The carnival's most atmospheric event happens before the official four days begin. La Guacherna, a nocturnal parade on the Friday before the Battle of Flowers, fills the streets with candlelight, colored lanterns, cumbiamba groups, and the hypnotic pulse of tamboras and millo flutes. The tradition was recovered in 1974 by Esthercita Forero, a beloved composer who had witnessed a similar nighttime procession in Santiago de Cuba in 1958 and realized Barranquilla lacked one. She spent years persuading the carnival board to add it to the official program. The name itself came from Forero's childhood memory of cumbia groups rehearsing in the streets, when neighbors would say a guacherna was passing by. Her merengue composition of the same name, most famously recorded by Dominican singer Milly Quezada, became the parade's anthem. What Forero created was more than an event - it was a reclamation of the carnival's grassroots energy, its origins in neighborhoods where people danced not for spectators but for each other.
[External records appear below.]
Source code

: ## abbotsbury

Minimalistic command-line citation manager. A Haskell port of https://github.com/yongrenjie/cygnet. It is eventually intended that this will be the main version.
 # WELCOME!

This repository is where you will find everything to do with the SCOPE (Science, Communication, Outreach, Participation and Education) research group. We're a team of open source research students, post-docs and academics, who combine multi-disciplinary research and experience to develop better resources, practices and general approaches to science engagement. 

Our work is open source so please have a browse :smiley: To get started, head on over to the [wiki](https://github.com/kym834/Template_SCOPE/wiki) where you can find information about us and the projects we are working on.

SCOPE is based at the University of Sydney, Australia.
Quien lo vive, es quien lo goza - those who live it are those who enjoy it. The carnival's official slogan doubles as an admission: Barranquilla's celebration resists secondhand experience. The four days between Saturday and Shrove Tuesday compress a remarkable density of events - the Battle of Flowers, the Great Tradition and Folklore Parade on Sunday with its 300-plus dance groups and no floats, the Fantasy Parade on Monday with its innovative choreography blending samba and electronic music with local forms, and the Monday-night Orchestra Festival where ensembles compete for the coveted Congo de Oro award across categories from tropical to urban. Then comes Tuesday and Joselito's funeral, the comic-tragic conclusion where thousands take to the streets in mock mourning. The character dies of exhaustion and excess, they say, only to rise again next year. In a city where European, African, and indigenous traditions have been blending for centuries, this annual death-and-resurrection ritual feels less like a performance and more like a promise.
Located at 10.96N, 74.80W on Colombia's Caribbean coast at the mouth of the Magdalena River. The city center and parade routes along Via 40 are identifiable from altitude. Nearest airport is Ernesto Cortissoz International (SKBQ/BAQ), approximately 5 nm south of the city center. Barranquilla's position between the river and the coast is clearly visible from the air, with the Magdalena's wide delta spreading to the west. During carnival (four days before Ash Wednesday), crowds and parades may be visible along the main avenues. Best viewed at 3,000-5,000 ft.